You want to optimize for specific chips because different chips have different capabilities that are not captured by just what extensions they support.
A simple example is that the CPU might support running two specific instructions better if they were adjacent than if they were separated by other instructions ( https://en.wikichip.org/wiki/macro-operation_fusion ). So the optimizer can try to put those instructions next to each other. LLVM has target features for this, like "lui-addi-fusion" for CPUs that will fuse a `lui; addi` sequence into a single immediate load.
A more complex example is keeping track of the CPU's internal state. The optimizer models the state of the CPU's functional units (integer, address generation, etc) so that it has an idea of which units will be in use at what time.
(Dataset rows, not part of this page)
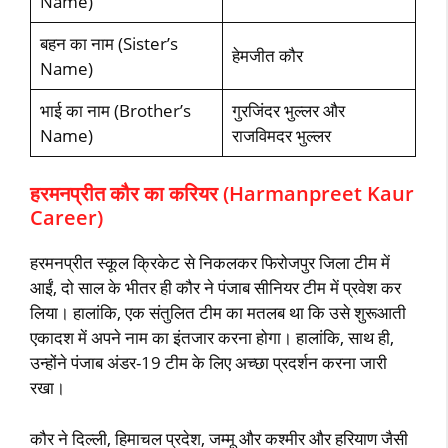
Name)
बहन का नाम (Sister’s
हेमजीत कौर
Name)
भाई का नाम (Brother’s
गुरजिंदर भुल्‍लर और
Name)
राजविमदर भुल्‍लर
हरमनप्रीत कौर का करियर (Harmanpreet Kaur
Career)
हरमनप्रीत स्‍कूल क्रिकेट से निकलकर फिरोजपुर जिला टीम में
आईं, दो साल के भीतर ही कौर ने पंजाब सीनियर टीम में प्रवेश कर
लिया। हालांकि, एक संतुलित टीम का मतलब था कि उसे शुरूआती
एकादश में अपने नाम का इंतजार करना होगा। हालांकि, साथ ही,
उन्‍होंने पंजाब अंडर-19 टीम के लिए अच्‍छा प्रदर्शन करना जारी
रखा।
कौर ने दिल्‍ली, हिमाचल प्रदेश, जम्‍मू और कश्‍मीर और हरियाण जैसी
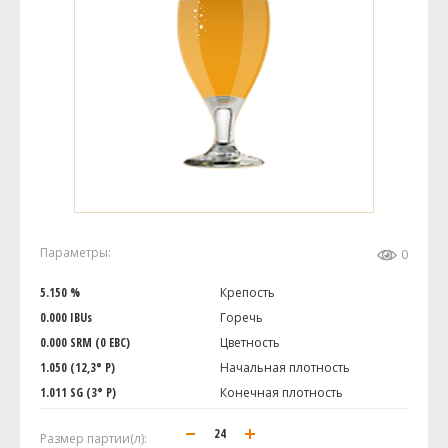
Параметры:
0
5.150 %
Крепость
0.000 IBUs
Горечь
0.000 SRM (0 EBC)
Цветность
1.050 (12,3° P)
Начальная плотность
1.011 SG (3° P)
Конечная плотность
Размер партии(л):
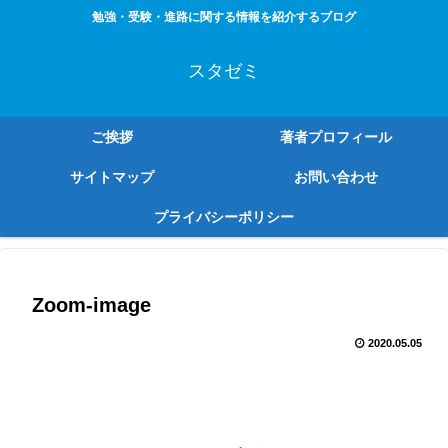
勉強・受験・進路に関する情報を紹介するブログ
スタゼミ
ご挨拶
著者プロフィール
サイトマップ
お問い合わせ
プライバシーポリシー
Zoom-image
2020.05.05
If the optimizer has to allocate multiple instructions that will use some combination of those units, it can try to lay them out in an order that will minimize stalling on busy units while leaving other units unused.
That information also tells the optimizer about the latency of each instruction, so when it has a choice between multiple ways to compute the same operation it can choose the one that works better on this CPU.
Wonder if we could generalize this so you can just give the optimizer a file containing all this info, without needing to explicitly add support for each cpu
Do compilers optimize for specific RISC-V CPUs, not just profiles/extensions? Same for drivers and kernel support.
My understanding was that if it's RISC-V compliant, no extra work is needed for existing software to run on it.